400,000 more young people living in poverty than there were a decade ago - report finds
A study by the Joseph Rowntree Foundation (JRF) has found that there are 400,000 more young people living in poverty than there were a decade ago.
The foundation's annual report found that 13 million people were living in poverty after housing costs, and concluded that the next generation is facing worse life chances than their parents. According to the report, a lack of well-paid jobs and affordable homes is making it much harder for this generation to build a secure future.
Finding a job "not a way out of poverty"
Finding a job is not a reliable route out of poverty, as half of those below the poverty line live in a household with at least one adult in work, the study found.
Tom MacInnes, co-author of the report, said:
"The report shows some good news - unemployment has fallen, as has underemployment. The proportion of people in workless households is the lowest for at least 20 years. But while the labour market has been strong, the housing market is an increasing source of problems - rising homelessness, rising evictions, increasing numbers of families housed in temporary accommodation."
Whilst unemployment has fallen, the report found that young people were four times more likely to be unemployed than the working age population as a whole, and there are more young people in poverty those aged over 65.
The young "locked out of opportunities"
The head of the JRF, Julia Unwin, said that there had been fundamental shifts in the causes of poverty and the groups which are at greatest risk of falling into the poverty trap:
"The next generation is being condemned to a worse set of circumstances in which to live, work and raise a family. This year's report reveals that a large proportion of young people are being locked out of the opportunities they need to build a secure future - a secure home, a job that pays the bills and the chance to get on in life.
"The welcome fall in the number of pensioners living in poverty, thanks partly to direct action from the Government, shows that this is a problem which can be solved. We need to see the same commitment to tackling the drivers of poverty among younger people, including low pay, unaffordable housing and difficulties entering into and progressing at work. There is an important role for businesses, employers, and local leaders, who must work together if we are to eradicate poverty once and for all."
A Government spokesman said: "The truth is, the percentage of people in the UK in relative poverty is at its lowest since the mid 80s. Youth unemployment is at its lowest level since early 2006 and we know that work is the best route out of poverty.
"That's why the Government is increasing work incentives by committing to three million more apprenticeships, extending free childcare, boosting earnings through a new national living wage and ensuring people keep more of what they earn by increasing the personal allowance."
"Bluster and spin"
In response, shadow work and pensions secretary Owen Smith said:
"A job should offer everyone a route out of poverty, yet these figures show more than half of families below the poverty line have at least one adult in work. While the prospects look ever worse for young people, with 1.7 million left struggling in poverty right at the start of their adult lives.

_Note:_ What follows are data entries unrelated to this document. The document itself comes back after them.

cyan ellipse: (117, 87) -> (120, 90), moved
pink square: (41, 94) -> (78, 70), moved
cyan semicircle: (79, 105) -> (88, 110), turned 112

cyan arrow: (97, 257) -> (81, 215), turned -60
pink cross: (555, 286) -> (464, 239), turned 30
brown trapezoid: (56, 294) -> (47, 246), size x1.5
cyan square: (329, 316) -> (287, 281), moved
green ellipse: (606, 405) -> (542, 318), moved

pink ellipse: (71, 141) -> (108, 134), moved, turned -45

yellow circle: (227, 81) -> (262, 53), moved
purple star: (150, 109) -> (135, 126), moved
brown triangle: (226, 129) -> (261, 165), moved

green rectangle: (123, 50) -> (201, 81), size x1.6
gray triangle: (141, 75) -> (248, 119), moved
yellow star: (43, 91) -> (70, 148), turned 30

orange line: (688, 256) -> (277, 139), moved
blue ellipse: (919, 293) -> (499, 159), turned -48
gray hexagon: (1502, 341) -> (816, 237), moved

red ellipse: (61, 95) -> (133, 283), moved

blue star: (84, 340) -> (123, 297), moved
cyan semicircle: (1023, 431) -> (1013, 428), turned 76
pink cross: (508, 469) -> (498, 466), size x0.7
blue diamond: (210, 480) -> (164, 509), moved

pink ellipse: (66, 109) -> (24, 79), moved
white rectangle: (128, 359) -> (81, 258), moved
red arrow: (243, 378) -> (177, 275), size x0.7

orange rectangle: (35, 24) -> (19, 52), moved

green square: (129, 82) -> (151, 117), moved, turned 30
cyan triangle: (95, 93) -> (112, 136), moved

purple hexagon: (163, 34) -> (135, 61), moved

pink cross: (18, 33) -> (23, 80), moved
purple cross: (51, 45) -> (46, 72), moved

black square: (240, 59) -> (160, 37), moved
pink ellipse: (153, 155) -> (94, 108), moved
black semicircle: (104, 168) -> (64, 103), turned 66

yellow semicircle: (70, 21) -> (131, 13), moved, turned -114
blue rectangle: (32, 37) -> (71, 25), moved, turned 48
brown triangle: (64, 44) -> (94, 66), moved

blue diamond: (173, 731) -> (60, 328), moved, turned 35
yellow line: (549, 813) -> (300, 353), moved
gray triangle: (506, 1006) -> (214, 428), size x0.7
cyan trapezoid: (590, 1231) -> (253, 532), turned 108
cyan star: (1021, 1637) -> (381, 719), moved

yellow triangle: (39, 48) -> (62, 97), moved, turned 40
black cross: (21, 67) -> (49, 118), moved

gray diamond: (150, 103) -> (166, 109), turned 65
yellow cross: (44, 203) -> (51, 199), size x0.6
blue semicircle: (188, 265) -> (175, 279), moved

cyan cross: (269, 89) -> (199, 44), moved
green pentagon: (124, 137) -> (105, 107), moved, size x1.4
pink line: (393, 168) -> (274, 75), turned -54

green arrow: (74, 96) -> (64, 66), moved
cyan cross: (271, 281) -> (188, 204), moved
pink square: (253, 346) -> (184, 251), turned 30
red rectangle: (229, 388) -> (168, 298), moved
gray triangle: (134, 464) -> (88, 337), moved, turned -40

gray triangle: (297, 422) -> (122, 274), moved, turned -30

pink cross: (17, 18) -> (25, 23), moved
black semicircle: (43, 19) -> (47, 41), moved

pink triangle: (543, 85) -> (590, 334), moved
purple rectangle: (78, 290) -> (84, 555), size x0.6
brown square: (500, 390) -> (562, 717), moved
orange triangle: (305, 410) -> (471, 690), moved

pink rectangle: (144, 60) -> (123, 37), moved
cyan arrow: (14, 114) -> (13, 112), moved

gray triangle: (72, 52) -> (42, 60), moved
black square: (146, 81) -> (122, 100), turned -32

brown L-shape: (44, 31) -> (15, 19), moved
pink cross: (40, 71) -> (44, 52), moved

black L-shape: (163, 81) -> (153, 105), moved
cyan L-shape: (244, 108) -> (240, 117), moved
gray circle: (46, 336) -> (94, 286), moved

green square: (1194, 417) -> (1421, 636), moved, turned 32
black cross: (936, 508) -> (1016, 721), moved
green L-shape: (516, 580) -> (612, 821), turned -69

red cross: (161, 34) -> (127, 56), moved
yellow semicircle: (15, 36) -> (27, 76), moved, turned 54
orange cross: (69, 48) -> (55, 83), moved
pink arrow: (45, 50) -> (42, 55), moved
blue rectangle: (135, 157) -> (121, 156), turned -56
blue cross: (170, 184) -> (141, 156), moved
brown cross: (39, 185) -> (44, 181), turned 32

"For all their bluster and spin, in work poverty is rocketing on this Government's watch. There are now almost seven million working families in poverty. So it is a gross insult that the Tories are planning yet more cuts to the support working families rely on like tax credits, universal credit or housing benefit."
The Government's plans to cut tax credits, including housing benefits, has recently been rejected by the House of Laws, amid concerns they could throw many more people into poverty. Peers voted 289 to 272 in favour of the Government providing "full financial redress" to those already affected by the controversial tax credit cuts.